I offer two glimpses of the 1998 and 2003 productions from YouTube. The first starring Spalding Gray as the Stage Manager and the second starring Paul Newman in that same role.

http://www.youtube.com/watch?v=AnfACj0bvQ0

  • Street Scene: A Basic Model for the Epic Theatre” (1938) by Bertolt Brecht (1898-1956).

In this rather early theater essay, Brecht begins to articulate the central conceits of Epic Theater performance versus the standard (at the time) “Dramatic Theatre” performance. He elaborates on these ideas in “A Short Organum for the Theatre” (1948). There are many subtlties and contradictions in Brecht’s writing, but there are some central contrasts he’s drawing between Dramatic and Epid performances, such as:

DRAMATIC EPIC
suggestion argument
plot narrative/narration
cause to effect action, unalterability each scene stands alone, possibility of change
identity as a fixed point, taken for granted identity as a process, under interrogation
feeling reason
spectator projects herself into the on-stage action as an emotional participant

spectator is as always aware of observer status, removed so as to be critical of what is being shown

A clip of Helene Weigel discussing epic theatre from the 1989 BBC documentary Brecht on Stage.

Oskar Eustis commissioned Execution in 1980 and directed its 1984 world premiere at Actors’ Theatre of Louisville. (Here is a review — louisvillereviewofExecution of that production by William Kleb from Theatre 16.1 (1984): 55-61.) The show played at Berkeley Rep in 1985 before shifting to Broadway in 1986. Both productions starred Stanley Tucci (The Devil Wears Prada) as the Cop and Wesley Snipes (Blade) as Sister Boom Boom. In 2004, Berkeley Rep also premiered a documentary play, The People’s Temple, about the Jonestown tragedy. The primary author on The People’s Temple was Leigh Fondakowski with help from Greg Pierotti and Stephen Wangh, all from the original Tectonic Theatre company/dramaturgy crew/cast.  A teleplay was adapted from Mann’s script for a Showtime movie of the same name which premiered in 1999, starring Timothy Daly (Private Practice) as Dan White and Peter Coyote (E.T. the Extra-Terrestrial) as Harvey Milk.
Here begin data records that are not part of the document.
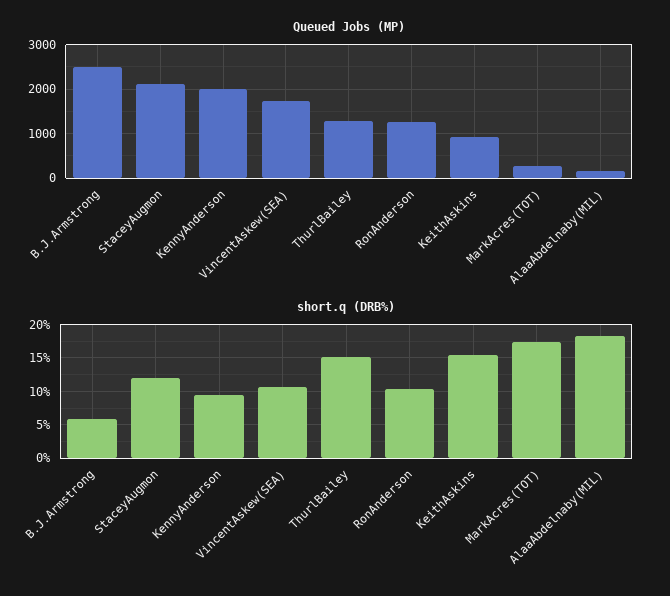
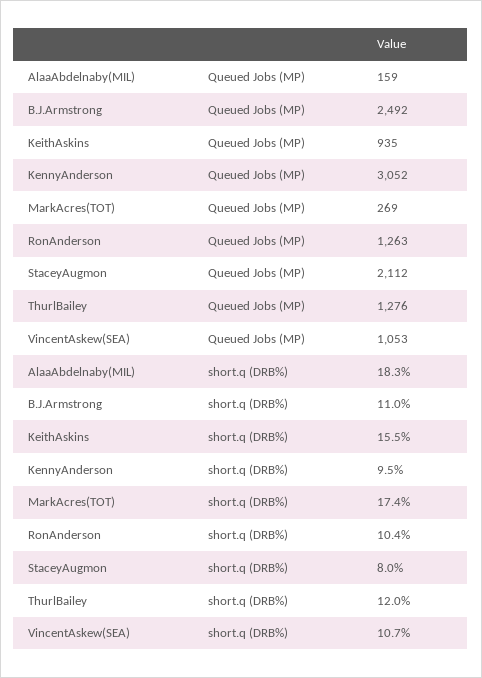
  {
    "Queued Jobs (MP)": {
      "B.J.Armstrong": 2492,
      "StaceyAugmon": 2112,
-     "KennyAnderson": 2000,
+     "KennyAnderson": 3052,
-     "VincentAskew(SEA)": 1800,
+     "VincentAskew(SEA)": 1053,
      "ThurlBailey": 1276,
      "RonAnderson": 1263,
      "KeithAskins": 935,
      "MarkAcres(TOT)": 269,
      "AlaaAbdelnaby(MIL)": 159
    },
    "short.q (DRB%)": {
-     "B.J.Armstrong": 6,
+     "B.J.Armstrong": 11,
-     "StaceyAugmon": 12,
+     "StaceyAugmon": 8,
      "KennyAnderson": 9.5,
      "VincentAskew(SEA)": 10.7,
-     "ThurlBailey": 15,
+     "ThurlBailey": 12,
      "RonAnderson": 10.4,
      "KeithAskins": 15.5,
      "MarkAcres(TOT)": 17.4,
      "AlaaAbdelnaby(MIL)": 18.3
    }
  }

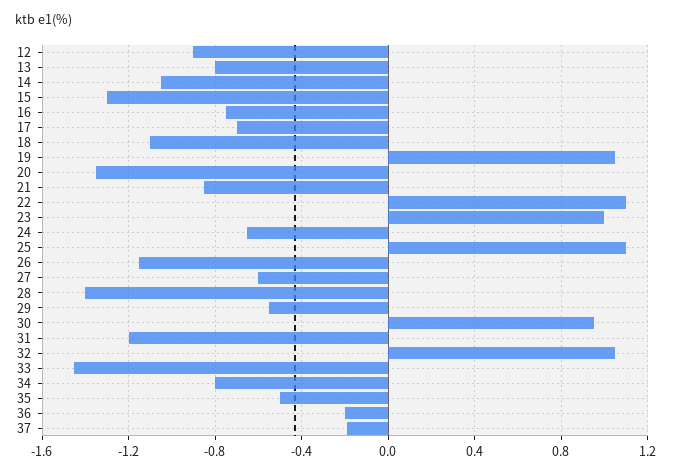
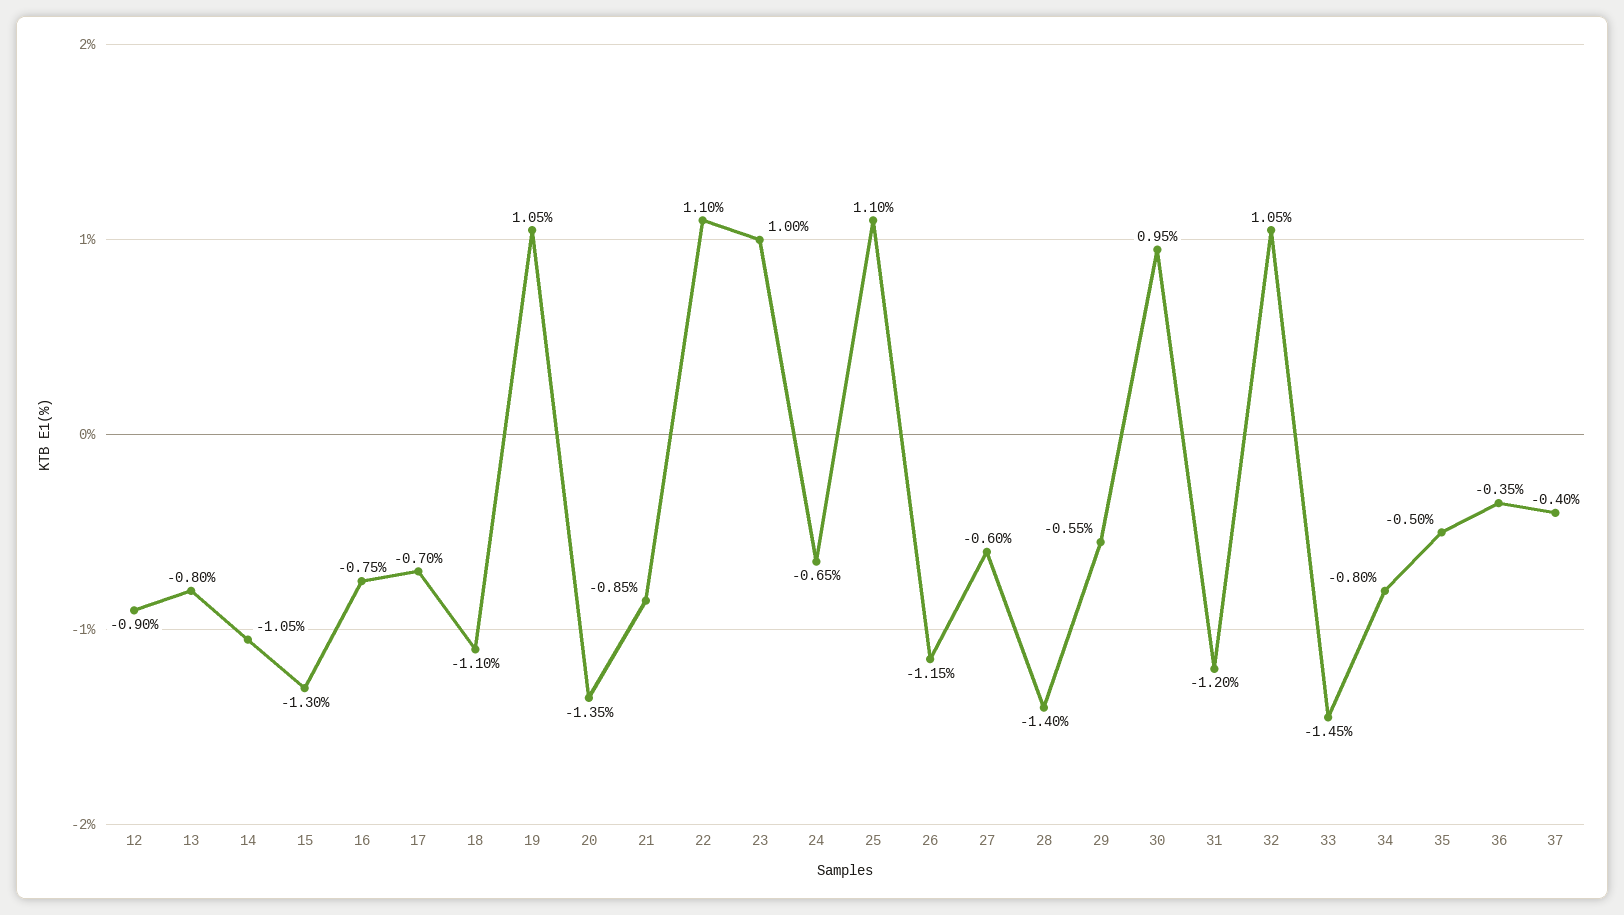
  {
    "12": -0.9,
    "13": -0.8,
    "14": -1.05,
    "15": -1.3,
    "16": -0.75,
    "17": -0.7,
    "18": -1.1,
    "19": 1.05,
    "20": -1.35,
    "21": -0.85,
    "22": 1.1,
    "23": 1,
    "24": -0.65,
    "25": 1.1,
    "26": -1.15,
    "27": -0.6,
    "28": -1.4,
    "29": -0.55,
    "30": 0.95,
    "31": -1.2,
    "32": 1.05,
    "33": -1.45,
    "34": -0.8,
    "35": -0.5,
-   "36": -0.2,
+   "36": -0.35,
-   "37": -0.2
+   "37": -0.4
  }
  • Angels in America: A Gay Fantasia on National Themes. Part One: Millennium Approaches (1991) by Tony Kushner.

Another new play commission that originated with Oskar Eustis. Millennium Approaches had a 1990 workshop production of Part One at the Mark Taper Forum in Los Angeles. Its world premiere was in San Francisco in 1991 and it won that year’s Pulitzer Prize for Drama. In May 1993 it moved to Broadway under the direction of then Public Theater Artistic Director, George Wolfe, with Part Two: Perestroika joining Part One in repertory performances by November of that year. Part One won the Tony Award for Best Play in 1993 and Part Two won that same award in 1994. In 2003, Kushner adapted both parts for an HBO movie directed by Mike Nichols starring Al Pacino as Roy Cohn, Emma Thompson as the Angel, and Jeffrey Wright reprising his Tony award winning turn as Belize. The movie won a Golden Globe and Emmy Award for Best Miniseries.
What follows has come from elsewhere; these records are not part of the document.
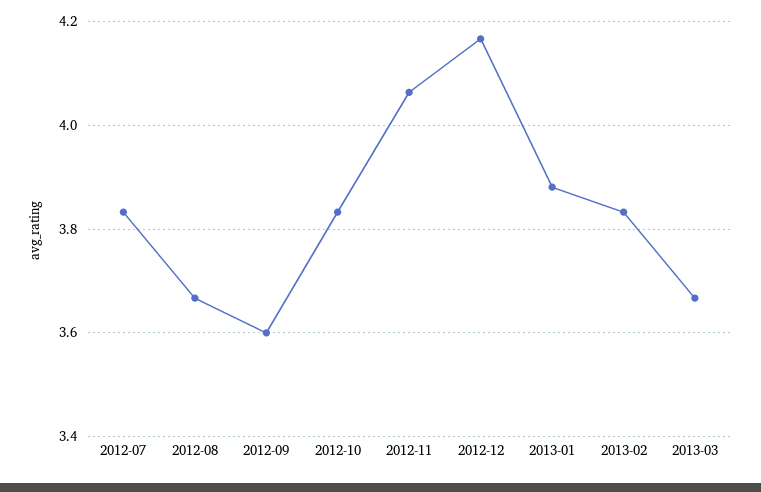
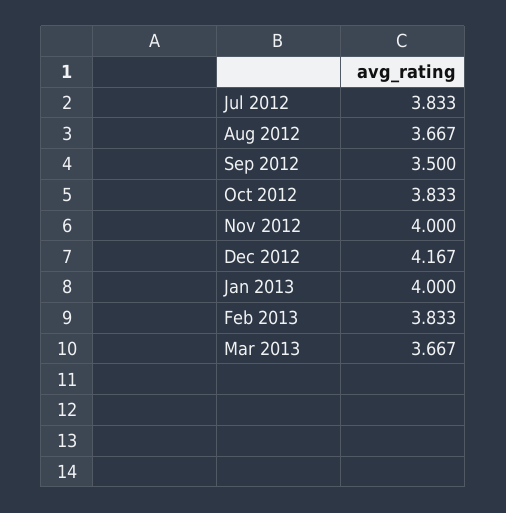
  {
    "2012-07": 3.833,
    "2012-08": 3.667,
-   "2012-09": 3.6,
+   "2012-09": 3.5,
    "2012-10": 3.833,
-   "2012-11": 4.06,
+   "2012-11": 4,
    "2012-12": 4.167,
-   "2013-01": 3.88,
+   "2013-01": 4,
    "2013-02": 3.833,
    "2013-03": 3.667
  }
Signature Theatre Company opened its 2010-2011 “Kushner” season with a repertory staging of both parts of the play. Kushner has been involved in the revival. The run has been extended until March 2011 and a 20th anniversary edition of both parts in one volume will be published by Theater Communications Group for shipping in April 2011. We will be attending Playmakers Repertory Company’s production of both parts of Angels on February 26, 2011.

Just quick reminders about Laramie‘s premiere: February 2000 at the Denver Theatre Center. It transferred to the Union Square Theatre NYC in May 2000 and finally played in Laramie in 2002 the same year that the Kaufman-adapted screenplay provided the basis for an HBO movie of the same name.

  • Introduction to Execution of Justice by Oskar Eustis. Published in Political Stages: Plays that Shaped a Century. Mann and Roessel, Eds. (Applause, 2002).

I believe Eustis, who is now the Artistic Director of The Public Theater, wrote this introductory piece specifically for Political Stages; however, it is informed by his commission and experience with Execution from its premiere in Louisville and showings at Berkeley Rep and in San Francisco in the early-1980s.